* _出典_:
◆ ◆ ◆ ◆ ◆

さて、今春からのコロナ禍の中においても、多くの相談が寄せられました。特に歌唱活動に関する相談が多かったように思います。相談をくださった先生方のタイプを分類すると、大きくは次のA、Bの2つに分けられると感じました。
A先生…マスクをはずして歌ったり、思い切り声を出して歌ったりできないのであれば、歌唱の授業の目的は達成されません。歌の授業のやり方がわからず途方に暮れています。発表の機会もなくなってしまったので、一体何をやったら良いのでしょう?
B先生…技能面では十分に子供たちを伸ばすことはできませんが、マスクを付けたままでも日常会話程度の大きさの声で歌えれば、歌の学習の本来の目的である子供たちの資質・能力は十分に育てることができるので、対策をとりながら楽しく学習のできる具体的な題材の進め方を検討させてください。
A先生のようなタイプの先生は、これまで、「音楽は、できなければ楽しくない」と考えて、「できること」や「上手に歌えること」を目指して歌声づくりに熱心に取り組み、発表会に向けて大曲にチャレンジし、華やかに披露することが音楽教育の最終的な目標であると考えて授業をされてこられたように思います。技能に偏った音楽科の授業をしてきてしまった先生ですね。
幸いにも、音楽教育駆け込み寺に登録してくださっている先生方は、A先生のような方はわずかで、B先生のような方がほとんどでした。考え方の転換を求めるアドバイスは不要で、新しい教材の進め方や、新しい評価の進め方などの相談に楽しく対応させていただきました。範唱や楽譜から音楽を形づくっている要素や音楽の仕組みの効果的な働きを見つけて作り手の思いに迫ったり、作り手の思いを実現するためのアイデアを出し合い、それらを比較しながら歌って自分たちの表現をつくったりなど、大きな声で歌えなくても、これまでよりも深く楽曲とふれあい、充実した歌唱の授業となるような指導方法がたくさん見つかりました。
新学習指導要領からみる音楽の授業
折しも、今年は新しい学習指導要領実施の初年度です。今回の学習指導要領の歌唱の内容は、「歌唱表現についての知識や技能を得たり生かしたりしながら,曲の特徴にふさわしい表現を工夫し,どのように歌うかについて思いや意図をもつこと」という記述になっています。技能はもちろん必要ですが、技能を高めることが音楽科の最終目標ではないのです。
音楽の苦手な子供たちの中には、「音楽の学習が将来何の役に立つのだろう?」という疑問をもって授業を受けている子が多いかもしれません。
確かに、大人になってリコーダーを楽しんでいる人を子供たちはほとんど見たことがないでしょうから、そのように思うのも当然ですね。そのような子供たちには、できるできないにかかわらず一生懸命にリコーダーに取り組めば、「自分で美しい音色を生み出す力」、「みんなと同時に始めて同時の終わることのできる力」、「バランスをとって音色や音量を判断していく力」、「音楽を形づくっている要素や音楽の仕組みを豊かに感じ取って自ら操作する力」などの様々な力が身に付いていくことを説明します。
これらの資質・能力は、リコーダーをやらなくても人生のいろいろなところで役立ちます。「部分的にしかできなくても、できるところを美しい音色で、みんなとバランスをとって、音楽を形づくっている要素などの働きのよさを感じながら演奏できれば、とても価値のあることなんだ」と納得してもらえば、授業の必要性を理解して一生懸命に学習活動に取り組んでくれるようになります。
コロナ禍で見直す音楽の授業のあり方
今回のコロナ禍は、音楽科は技能教科であると思い込んで、ひたすら子供たちの演奏技能を高めることを主眼においてきた先生に、考え方の大きな転換が必要であることを突きつけました。「災いを転じて福となす」です。
この規制の多い不自由な期間が、音楽教育の明るい未来につながる貴重な期間となることを願ってやみません。

◆ ◆ ◆ ◆ ◆

* _提供データ_:

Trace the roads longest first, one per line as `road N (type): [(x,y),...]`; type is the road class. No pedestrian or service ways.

◆ ◆ ◆ ◆ ◆

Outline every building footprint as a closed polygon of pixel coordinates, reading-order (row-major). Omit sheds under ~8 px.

◆ ◆ ◆ ◆ ◆

* _取り組む課題_:
出典の文章で、部分的にしかできなくても「とても価値のあること」になるとされる演奏の仕方を、すべて挙げてください。

* _作業結果_:
- できるところを美しい音色で演奏すること
- みんなとバランスをとって演奏すること
- 音楽を形づくっている要素などの働きのよさを感じながら演奏すること